(ARBEITSAUFTRAG A): Schreib aus den Zeilen, die nach dem Textauszug folgen, diesen Abschnitt wortgleich ab: beginnend mit der Zeile, die „country: Papua New Guinea“ enthält, und endend mit der letzten Zeile, beide eingeschlossen.

(TEXTAUSZUG):
_ _ _ _ _ _ _
Für Deutschland stellt sich umso dringlicher die Frage, ob ein großangelegter Ausbau eigener Rechenzentren überhaupt sinnvoll oder strategisch notwendig ist. Zumal es ohnehin schwer vorstellbar ist, dass Deutschland mit den amerikanischen Ausbaukapazitäten konkurrieren könnte. Zu teuer ist etwa der hiesige Strom, von dem Rechenzentren sehr viel benötigen.

Digitale Souveränität liegt freilich nicht nur im Beton und Mörtel der Infrastruktur. Was wirklich zählt, sind die Besitzverhältnisse und die Kontrolle über die Technik. Jochim Selzer vom Chaos Computer Club fasst es so zusammen: „Ein Rechenzentrum ist in erster Linie nur ein Raum mit Kühlung, Strom, Internetanschluss und ein paar Leuten, die auf das Gebäude aufpassen. Mindestens so wichtig wie dieser Raum ist das, was drinsteht, und wenn Hardware aus den USA mit Software aus den USA von einer Firma aus den USA ferngewartet wird, ist nicht viel gewonnen.“

■ In Deutschland fehlt Risikokapital

Das ließe sich ändern, denn Deutschland hat eigentlich eine starke digitale Start-up- und Forschungsszene. Das Problem liegt jedoch im fehlenden Risikokapital und in der Sogwirkung, die ein Beinahe-Monopolist wie die USA ausübt. Die besten und innovativsten Start-ups wechseln deshalb meist auf die andere Seite des Atlantiks, wenn sie eine gewisse Größe erreicht haben.

Das Beispiel der Rechenzentren zeigt, wie kompliziert das Thema digitale Souveränität ist. Die Bundesregierung will Datenschutz, wirtschaftliche Resilienz und technologische Unabhängigkeit Deutschlands stärken und bewegt sich dabei in einem hochkomplizierten Feld. Sie läuft Gefahr, einem Hype aufzusitzen.
_ _ _ _ _ _ _
(ARBEITSAUFTRAG B):
Beantworte anhand des Textauszugs kurz diese Fragen:
(i) Was ist dem Textauszug zufolge in Deutschland zu teuer, um mit den amerikanischen Ausbaukapazitäten konkurrieren zu können?
(ii) Von welcher Organisation ist Jochim Selzer?
(iii) Was tun die besten und innovativsten Start-ups meist, wenn sie eine gewisse Größe erreicht haben?

[Einige Zeilen]
_ _ _ _ _ _ _
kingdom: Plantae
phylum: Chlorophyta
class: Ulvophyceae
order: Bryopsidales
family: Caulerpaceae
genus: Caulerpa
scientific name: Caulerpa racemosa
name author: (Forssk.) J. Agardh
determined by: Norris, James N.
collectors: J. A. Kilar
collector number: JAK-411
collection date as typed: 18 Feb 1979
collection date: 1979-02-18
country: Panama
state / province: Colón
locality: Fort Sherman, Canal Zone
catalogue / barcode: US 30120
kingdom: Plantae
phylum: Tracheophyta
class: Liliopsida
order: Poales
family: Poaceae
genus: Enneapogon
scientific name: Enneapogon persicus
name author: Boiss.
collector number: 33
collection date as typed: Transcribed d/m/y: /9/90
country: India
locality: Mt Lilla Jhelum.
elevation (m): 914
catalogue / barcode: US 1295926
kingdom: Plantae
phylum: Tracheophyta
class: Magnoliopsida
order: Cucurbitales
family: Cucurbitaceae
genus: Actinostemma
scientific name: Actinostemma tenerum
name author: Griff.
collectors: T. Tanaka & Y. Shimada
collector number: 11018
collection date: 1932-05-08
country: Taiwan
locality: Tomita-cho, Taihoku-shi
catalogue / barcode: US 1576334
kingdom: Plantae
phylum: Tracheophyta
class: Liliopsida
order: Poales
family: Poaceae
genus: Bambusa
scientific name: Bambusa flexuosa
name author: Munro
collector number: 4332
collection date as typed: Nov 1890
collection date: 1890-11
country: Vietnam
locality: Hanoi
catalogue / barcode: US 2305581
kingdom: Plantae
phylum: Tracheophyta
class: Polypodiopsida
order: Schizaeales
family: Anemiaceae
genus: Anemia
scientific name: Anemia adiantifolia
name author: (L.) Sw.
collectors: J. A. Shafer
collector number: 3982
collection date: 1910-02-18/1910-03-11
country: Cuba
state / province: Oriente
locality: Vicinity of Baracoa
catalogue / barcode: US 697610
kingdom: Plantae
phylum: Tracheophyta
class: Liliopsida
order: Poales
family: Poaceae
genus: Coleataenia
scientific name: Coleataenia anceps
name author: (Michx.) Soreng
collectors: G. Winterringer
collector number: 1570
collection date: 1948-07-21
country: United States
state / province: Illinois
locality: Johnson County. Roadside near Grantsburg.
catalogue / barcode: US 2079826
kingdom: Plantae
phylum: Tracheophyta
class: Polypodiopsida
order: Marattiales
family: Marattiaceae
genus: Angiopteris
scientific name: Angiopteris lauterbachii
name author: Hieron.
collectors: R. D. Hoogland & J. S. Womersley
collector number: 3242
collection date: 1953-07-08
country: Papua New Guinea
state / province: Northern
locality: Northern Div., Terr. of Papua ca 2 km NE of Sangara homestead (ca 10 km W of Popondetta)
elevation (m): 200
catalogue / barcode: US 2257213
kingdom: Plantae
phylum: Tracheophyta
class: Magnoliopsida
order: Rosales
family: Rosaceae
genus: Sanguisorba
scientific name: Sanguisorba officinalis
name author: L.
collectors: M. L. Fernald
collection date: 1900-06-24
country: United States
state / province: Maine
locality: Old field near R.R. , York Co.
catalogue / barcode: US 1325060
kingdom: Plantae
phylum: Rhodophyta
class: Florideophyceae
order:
_ _ _ _ _ _ _
(ERGEBNIS A):
country: Papua New Guinea
state / province: Northern
locality: Northern Div., Terr. of Papua ca 2 km NE of Sangara homestead (ca 10 km W of Popondetta)
elevation (m): 200
catalogue / barcode: US 2257213
kingdom: Plantae
phylum: Tracheophyta
class: Magnoliopsida
order: Rosales
family: Rosaceae
genus: Sanguisorba
scientific name: Sanguisorba officinalis
name author: L.
collectors: M. L. Fernald
collection date: 1900-06-24
country: United States
state / province: Maine
locality: Old field near R.R. , York Co.
catalogue / barcode: US 1325060
kingdom: Plantae
phylum: Rhodophyta
class: Florideophyceae
order:

(ERGEBNIS B):
(i) Der hiesige Strom, von dem Rechenzentren sehr viel benötigen.
(ii) Vom Chaos Computer Club.
(iii) Sie wechseln auf die andere Seite des Atlantiks.